(Stored data)
——
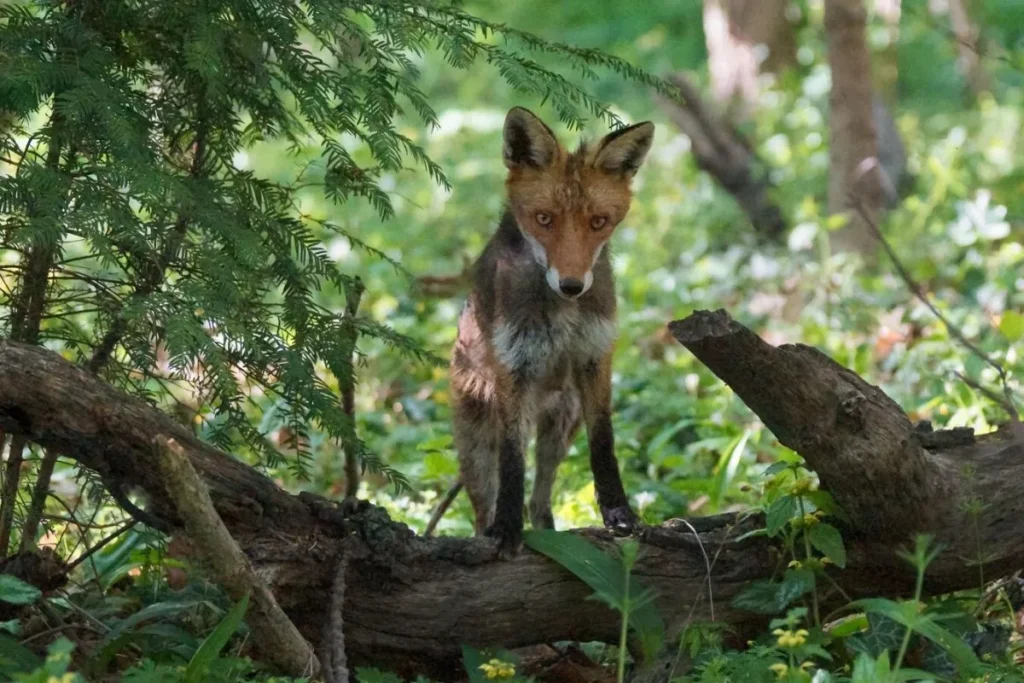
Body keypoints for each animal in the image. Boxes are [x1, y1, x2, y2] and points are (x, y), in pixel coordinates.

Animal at [430, 105, 655, 557]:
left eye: (598, 222)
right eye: (544, 219)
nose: (571, 286)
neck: (563, 315)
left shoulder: (594, 356)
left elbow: (603, 444)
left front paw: (619, 514)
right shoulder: (513, 369)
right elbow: (514, 462)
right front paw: (506, 530)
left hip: (562, 425)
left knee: (541, 498)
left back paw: (550, 535)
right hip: (478, 444)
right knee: (484, 505)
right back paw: (492, 528)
——
* Task prompt
This exercise calls for the lines from the one holding "left eye: (598, 222)" through the end of the entries, transcribed exactly and with nothing more.

* Reply to the task
left eye: (598, 222)
right eye: (544, 219)
nose: (571, 286)
neck: (563, 315)
left shoulder: (594, 356)
left elbow: (603, 444)
left front paw: (619, 514)
right shoulder: (513, 369)
right elbow: (514, 462)
right front paw: (506, 530)
left hip: (562, 425)
left knee: (541, 498)
left back paw: (550, 535)
right hip: (478, 444)
right knee: (484, 505)
right back paw: (492, 528)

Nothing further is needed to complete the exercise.